Extracted page text data
• • • • • • •
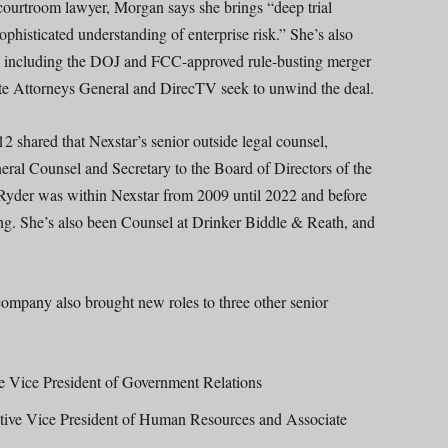
ourtroom lawyer, Morgan says she brings “deep trial
sophisticated understanding of enterprise risk.” She’s also
,” including the DOJ and FCC-approved rule-busting merger
te Attorneys General and DirecTV seek to unwind the deal.
 shared that Nexstar’s senior outside legal counsel,
al Counsel and Secretary to the Board of Directors of the
 Ryder was within Nexstar from 2009 until 2022 and before
ing. She’s also been Counsel at Drinker Biddle & Reath, and
company also brought new roles to three other senior
e Vice President of Government Relations
ive Vice President of Human Resources and Associate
• • • • • • •
REQUIRED ACTION: Once you find the line containing "FCC-approved rule-busting merger", copy it and every line after it through the end of the records, exactly and nothing else.

OUTPUT FOR THIS EXERCISE:
,” including the DOJ and FCC-approved rule-busting merger
te Attorneys General and DirecTV seek to unwind the deal.
 shared that Nexstar’s senior outside legal counsel,
al Counsel and Secretary to the Board of Directors of the
 Ryder was within Nexstar from 2009 until 2022 and before
ing. She’s also been Counsel at Drinker Biddle & Reath, and
company also brought new roles to three other senior
e Vice President of Government Relations
ive Vice President of Human Resources and Associate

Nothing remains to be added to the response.